Segment Start: Text section
Monday, April 02, 2007

 

quarter of U.K. Iraq aid budget spent on private security companeis

Security, Finance
(BI-ME) - The UK authorities have spent US$330 million on hiring private security companies in Iraq in the past four years, the equivalent to around a quarter of the entire Iraq aid budget, it has emerged. A further US$80 million has been spent on private guards in Afghanistan since 2004. The security costs, mainly for guards for British staff and facilities, were revealed in a parliamentary answer from the Foreign Office Minister Kim Howells. They reflect the huge quantities of money that the UK and the US have had to divert from humanitarian and reconstruction resources to deal with the deteriorating security environment in both countries.
In Iraq, a total of £145 million (US$290 million) has been spent on security guards to protect UK assets, with a further £20 million (US$40 million) going on police training and security advisers to the Iraqi government. The UK Iraqi aid budget over the same period was £644 million (US$1,288 million). The big beneficiaries have been the New York-based risk consulting company Kroll and the UK companies ArmorGroup and Control Risks. ArmorGroup, which is headed by the Conservative MP Sir Malcolm Rifkind, earned 50% of its revenues from Iraq last year.
Segment End: Text section
Goal of the exercise: Carry on the news report about UK aid money spent on private security companies in Iraq, starting after its last sentence.
Segment Start: Material supplied
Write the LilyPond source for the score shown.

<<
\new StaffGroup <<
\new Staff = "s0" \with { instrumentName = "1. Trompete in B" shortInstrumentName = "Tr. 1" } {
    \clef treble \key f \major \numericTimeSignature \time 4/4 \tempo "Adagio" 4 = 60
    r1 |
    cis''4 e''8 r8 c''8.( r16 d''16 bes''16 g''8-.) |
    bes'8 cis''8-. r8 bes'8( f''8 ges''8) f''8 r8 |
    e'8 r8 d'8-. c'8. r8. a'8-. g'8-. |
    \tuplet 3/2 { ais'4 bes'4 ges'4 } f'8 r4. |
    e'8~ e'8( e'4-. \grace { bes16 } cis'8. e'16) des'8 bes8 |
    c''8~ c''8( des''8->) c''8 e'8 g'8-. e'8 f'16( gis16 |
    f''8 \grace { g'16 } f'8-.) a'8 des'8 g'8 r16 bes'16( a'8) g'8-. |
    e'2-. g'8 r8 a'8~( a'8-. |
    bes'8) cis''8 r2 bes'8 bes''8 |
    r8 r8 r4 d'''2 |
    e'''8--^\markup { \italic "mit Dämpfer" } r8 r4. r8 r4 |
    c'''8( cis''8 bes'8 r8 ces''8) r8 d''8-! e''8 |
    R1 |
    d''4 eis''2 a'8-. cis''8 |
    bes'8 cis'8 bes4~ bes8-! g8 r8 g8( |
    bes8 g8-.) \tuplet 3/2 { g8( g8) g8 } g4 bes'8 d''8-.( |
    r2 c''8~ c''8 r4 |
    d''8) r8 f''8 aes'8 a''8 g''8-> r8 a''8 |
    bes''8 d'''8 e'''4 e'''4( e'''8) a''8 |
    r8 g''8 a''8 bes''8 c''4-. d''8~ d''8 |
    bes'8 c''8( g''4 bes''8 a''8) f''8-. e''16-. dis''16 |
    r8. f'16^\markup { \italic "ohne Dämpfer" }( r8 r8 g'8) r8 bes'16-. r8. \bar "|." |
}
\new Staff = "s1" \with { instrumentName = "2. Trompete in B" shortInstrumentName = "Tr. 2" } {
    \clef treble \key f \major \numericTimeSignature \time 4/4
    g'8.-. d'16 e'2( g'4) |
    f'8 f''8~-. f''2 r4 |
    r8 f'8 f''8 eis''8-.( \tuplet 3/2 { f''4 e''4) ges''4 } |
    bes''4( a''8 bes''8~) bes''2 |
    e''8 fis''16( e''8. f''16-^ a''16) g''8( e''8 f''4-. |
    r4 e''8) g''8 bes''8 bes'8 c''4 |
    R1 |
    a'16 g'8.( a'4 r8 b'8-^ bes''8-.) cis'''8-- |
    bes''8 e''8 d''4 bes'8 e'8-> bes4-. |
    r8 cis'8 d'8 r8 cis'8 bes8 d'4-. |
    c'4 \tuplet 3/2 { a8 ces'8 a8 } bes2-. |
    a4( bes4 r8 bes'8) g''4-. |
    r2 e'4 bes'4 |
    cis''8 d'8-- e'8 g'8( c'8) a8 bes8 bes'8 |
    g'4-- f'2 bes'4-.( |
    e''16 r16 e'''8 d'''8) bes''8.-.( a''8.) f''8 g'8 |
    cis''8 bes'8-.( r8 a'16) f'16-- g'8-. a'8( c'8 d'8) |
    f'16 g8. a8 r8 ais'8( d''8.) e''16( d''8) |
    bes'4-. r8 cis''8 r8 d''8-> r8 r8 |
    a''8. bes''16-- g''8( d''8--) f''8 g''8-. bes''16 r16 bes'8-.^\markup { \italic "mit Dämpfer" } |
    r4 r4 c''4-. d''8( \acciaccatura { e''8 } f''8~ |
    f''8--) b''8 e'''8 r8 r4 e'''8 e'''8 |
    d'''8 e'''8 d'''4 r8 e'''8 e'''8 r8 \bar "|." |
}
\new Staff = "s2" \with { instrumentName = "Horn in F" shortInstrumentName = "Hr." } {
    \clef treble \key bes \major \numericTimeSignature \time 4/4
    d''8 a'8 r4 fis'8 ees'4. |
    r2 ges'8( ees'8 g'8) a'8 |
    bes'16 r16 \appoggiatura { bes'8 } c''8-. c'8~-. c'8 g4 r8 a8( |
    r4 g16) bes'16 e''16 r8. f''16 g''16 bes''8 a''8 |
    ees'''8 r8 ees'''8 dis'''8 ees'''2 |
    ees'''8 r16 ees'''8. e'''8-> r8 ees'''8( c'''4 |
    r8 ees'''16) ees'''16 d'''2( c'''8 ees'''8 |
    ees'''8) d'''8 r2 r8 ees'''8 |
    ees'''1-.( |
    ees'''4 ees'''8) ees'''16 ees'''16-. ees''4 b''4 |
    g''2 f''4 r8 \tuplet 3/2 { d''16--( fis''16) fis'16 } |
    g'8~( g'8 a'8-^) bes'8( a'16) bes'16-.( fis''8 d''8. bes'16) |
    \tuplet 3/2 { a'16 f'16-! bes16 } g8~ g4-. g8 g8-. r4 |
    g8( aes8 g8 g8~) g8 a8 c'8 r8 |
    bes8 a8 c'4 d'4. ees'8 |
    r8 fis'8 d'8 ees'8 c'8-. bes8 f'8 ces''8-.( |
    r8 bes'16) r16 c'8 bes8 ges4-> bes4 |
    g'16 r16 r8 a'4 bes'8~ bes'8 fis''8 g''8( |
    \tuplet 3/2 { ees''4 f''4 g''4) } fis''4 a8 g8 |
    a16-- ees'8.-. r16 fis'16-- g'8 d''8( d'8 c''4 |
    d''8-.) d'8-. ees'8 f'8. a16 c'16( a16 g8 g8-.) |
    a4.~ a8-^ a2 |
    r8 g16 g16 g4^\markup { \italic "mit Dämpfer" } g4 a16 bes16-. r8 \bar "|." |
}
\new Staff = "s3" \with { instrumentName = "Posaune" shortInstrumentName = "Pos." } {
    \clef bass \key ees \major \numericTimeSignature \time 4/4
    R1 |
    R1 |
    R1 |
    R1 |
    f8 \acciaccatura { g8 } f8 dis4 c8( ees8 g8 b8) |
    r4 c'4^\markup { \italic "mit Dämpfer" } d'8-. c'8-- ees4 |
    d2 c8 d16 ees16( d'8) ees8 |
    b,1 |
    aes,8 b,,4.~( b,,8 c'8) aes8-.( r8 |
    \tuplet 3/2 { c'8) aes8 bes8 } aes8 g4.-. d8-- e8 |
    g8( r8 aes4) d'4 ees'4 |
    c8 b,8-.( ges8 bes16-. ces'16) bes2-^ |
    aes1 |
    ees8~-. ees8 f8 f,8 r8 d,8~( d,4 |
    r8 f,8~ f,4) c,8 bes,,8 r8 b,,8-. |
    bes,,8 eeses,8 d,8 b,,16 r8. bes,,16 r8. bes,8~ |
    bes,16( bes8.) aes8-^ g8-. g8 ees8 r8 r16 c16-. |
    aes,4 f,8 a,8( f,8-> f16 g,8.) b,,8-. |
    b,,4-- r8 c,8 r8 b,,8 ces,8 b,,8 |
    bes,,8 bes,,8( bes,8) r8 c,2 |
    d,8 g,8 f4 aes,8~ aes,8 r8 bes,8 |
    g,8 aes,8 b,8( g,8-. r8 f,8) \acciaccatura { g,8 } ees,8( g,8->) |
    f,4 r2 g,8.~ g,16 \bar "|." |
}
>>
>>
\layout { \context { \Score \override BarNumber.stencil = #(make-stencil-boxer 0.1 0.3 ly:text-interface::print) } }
Segment End: Material supplied
Output of the exercise:
Five years ago the UK government published a Green Paper on regulating private security companies but political action has not been forthcoming. John Hilary, Campaigns Director of War on Want, which has been pressing for legislation, says there is political resistance at the top. "As the pressure mounts on Blair and Brown to withdraw troops from Iraq, there is a growing possibility that their role will be increasingly taken up by these private military companies," he said. "It's easier for the government to allow this privatisation of war and turn a blind eye to regulation. It may be politically expedient but this flies in the face of a more ethical approach to actions of British companies overseas."
The rising cost of security at the expense of development aid reflects the American experience. According to the latest audit of US spending, 34% of the US$21 billion allocated for Iraqi reconstruction has been diverted to security, an increase from US$4.56 billion to US$6.31 billlion. For private contractors, the cost of security is now running at an average of 12% for each contract.
Chunks of the UK's Department for International Development's aid budget have also been diverted, according to latest figures from officials in Baghdad. In the last financial year more than £6 milllion (US$12 million) has been spent on private security companies. Over the four-year period, almost US$100 million has been allocated to the Foreign Office-led programme aimed at reforming the Iraqi police and prison service. The programme has yet to achieve its main objective of cleaning up the militia-infiltrated police in Basra, the UK policed area in the South of Iraq.